New citizen science project enlists Canadians to track milkweed
By Johanna Weidner,
Waterloo Region Record,
October 11 2017
WATERLOO – Tracking milkweed, a plant that’s essential in the life cycle of the endangered monarch butterfly, is a big job and Wilfrid Laurier University researchers are enlisting people across Canada to help.
“This is not something that any one group of scientists on their own can do. We need eyes everywhere to do an inventory of milkweed,” said Robert McLeman, associate professor in Laurier’s department of geography and environmental studies.
“At this time of year, they’re pretty easy to spot.”
MilkweedWatch, an online platform to track the presence of milkweed throughout Canada, was launched this week by a team of researchers at Laurier and the University of Ottawa. People can easily enter their observations of milkweed plants on the mobile friendly website milkweedwatch.ca.
“With a few clicks, your observation is recorded,” McLeman said.
The aim of MilkweedWatch – developed with support from Environment and Climate Change Canada and the nonprofit organization Ontario Nature – is to raise awareness about the critical role of milkweed plants as a habitat for monarchs and other pollinators, and to help gather data for Canadian scientists studying the relationship between milkweed and monarch population health.
“Not everybody realizes just how important a species milkweed is,” McLeman said.
Monarch butterfly numbers have plummeted in recent decades, he said, and a key factor is the decline of milkweed due to the use of herbicides in agriculture and changing land use.
“Milkweed has been disappearing to the margins of the countryside,” McLeman said.

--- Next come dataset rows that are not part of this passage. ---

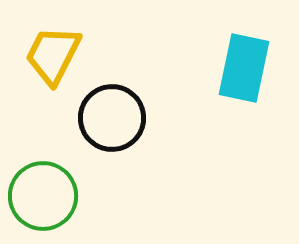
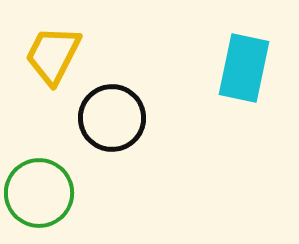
green circle: moved 4 px left, 3 px up
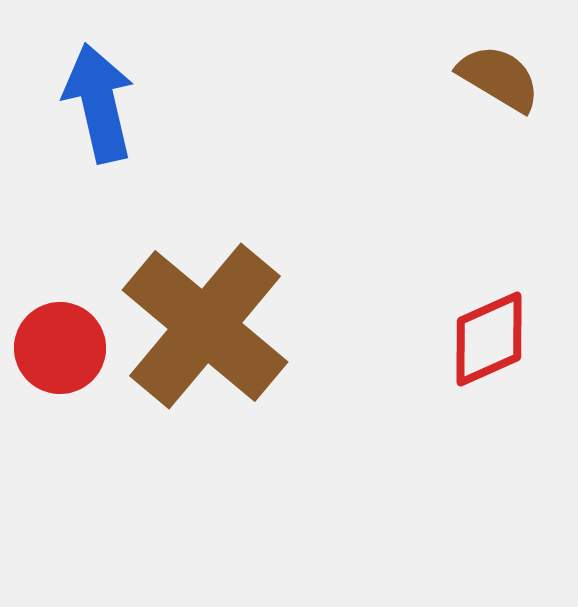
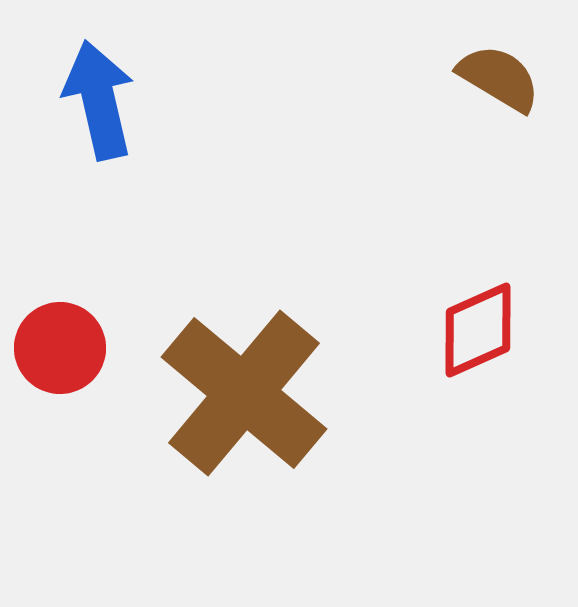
blue arrow: moved 3 px up
brown cross: moved 39 px right, 67 px down
red diamond: moved 11 px left, 9 px up
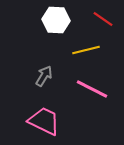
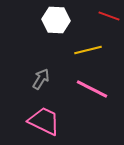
red line: moved 6 px right, 3 px up; rotated 15 degrees counterclockwise
yellow line: moved 2 px right
gray arrow: moved 3 px left, 3 px down
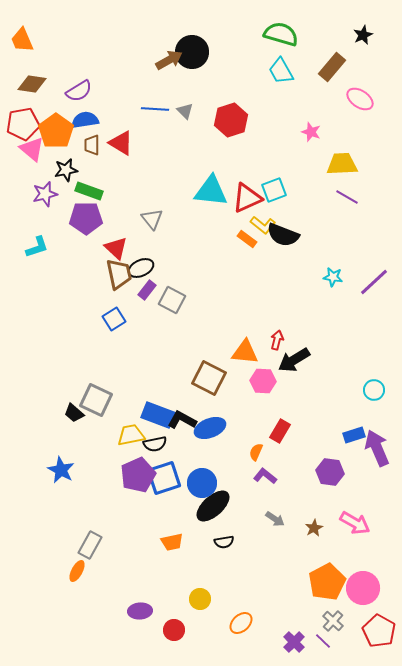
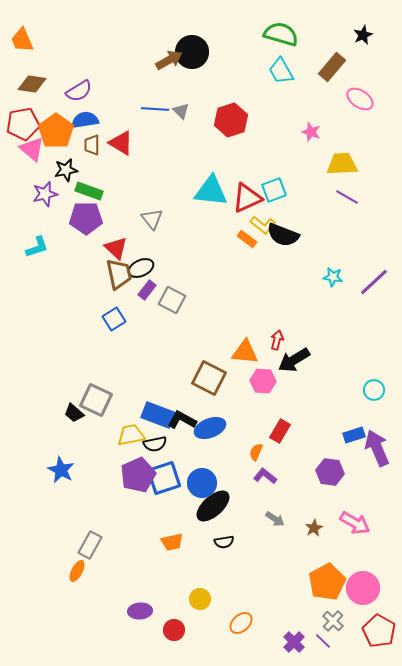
gray triangle at (185, 111): moved 4 px left
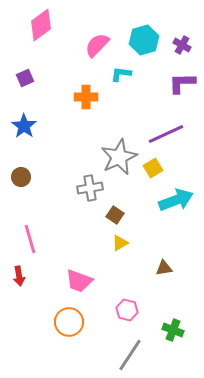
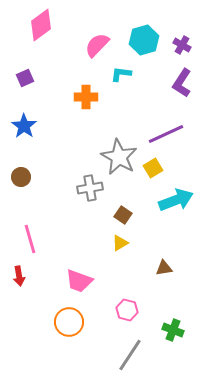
purple L-shape: rotated 56 degrees counterclockwise
gray star: rotated 18 degrees counterclockwise
brown square: moved 8 px right
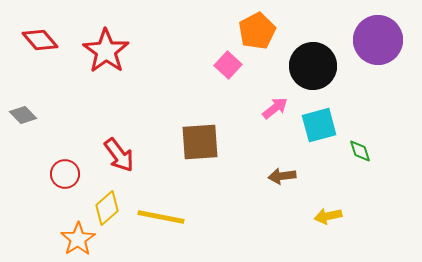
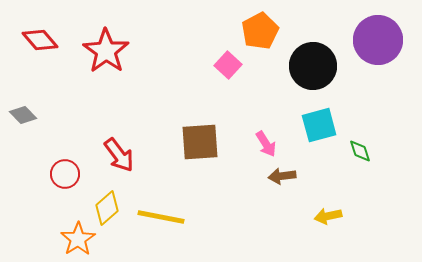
orange pentagon: moved 3 px right
pink arrow: moved 9 px left, 36 px down; rotated 96 degrees clockwise
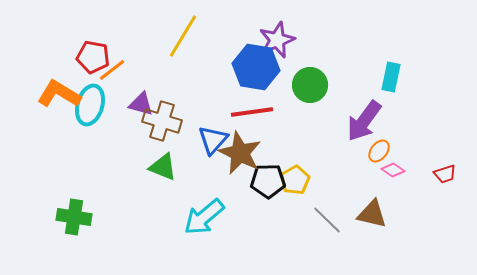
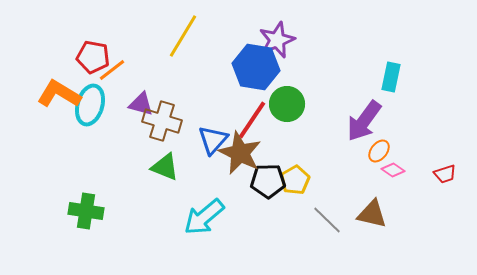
green circle: moved 23 px left, 19 px down
red line: moved 8 px down; rotated 48 degrees counterclockwise
green triangle: moved 2 px right
green cross: moved 12 px right, 6 px up
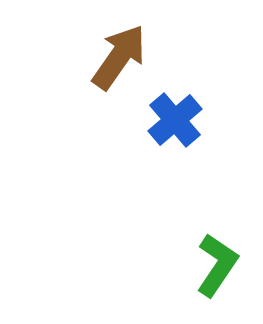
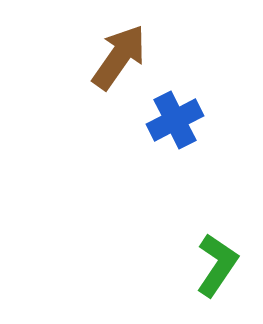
blue cross: rotated 14 degrees clockwise
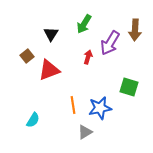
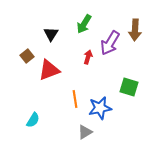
orange line: moved 2 px right, 6 px up
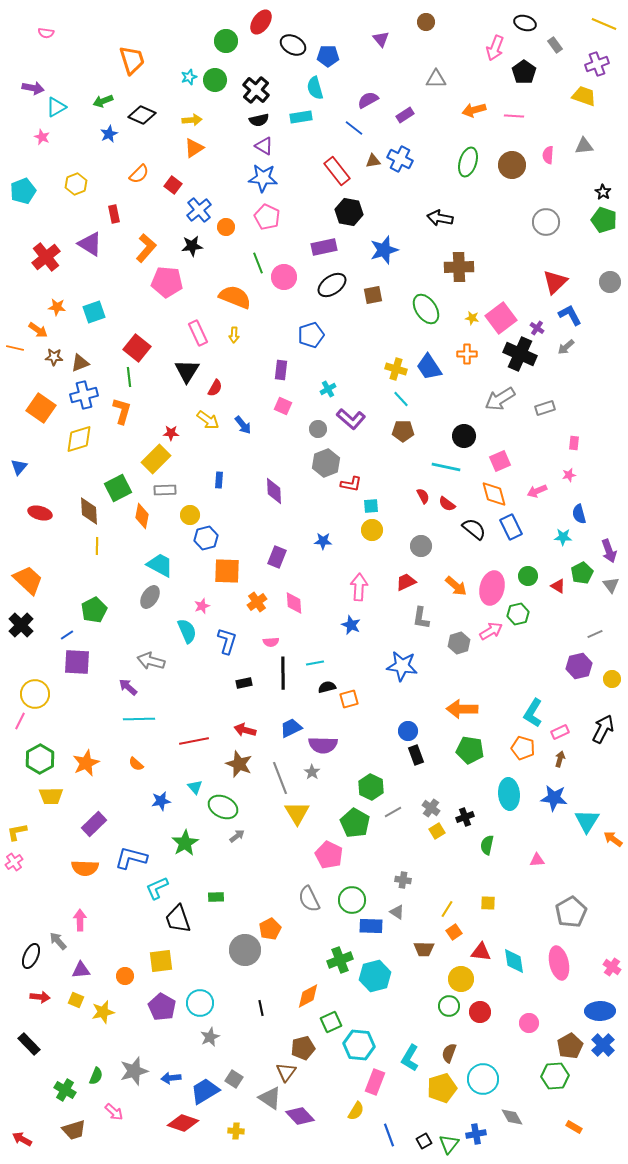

Monarch butterflies look for milkweed to lay their eggs; they lay a single egg on a single plant.
Then the caterpillar eats the milkweed leaves, absorbing the plant’s toxins to discourage predators from eating them.
Knowing more about where milkweed grows can also help farmers protect stands of the important plant. Herbicides used to control weeds also kill off milkweed.
“That’s not just here in Canada. It’s right across North America,” McLeman said.
MilkweedWatch is the fifth citizen science program launched under the NatureWatch project, operated by Laurier and Ottawa universities in association with the David Suzuki Foundation and Nature Canada.
It joins FrogWatch, PlantWatch, IceWatch and WormWatch. McLeman also led RinkWatch, a citizen science project tracking the skating conditions of more than 1,400 Canadian outdoor rinks and ponds.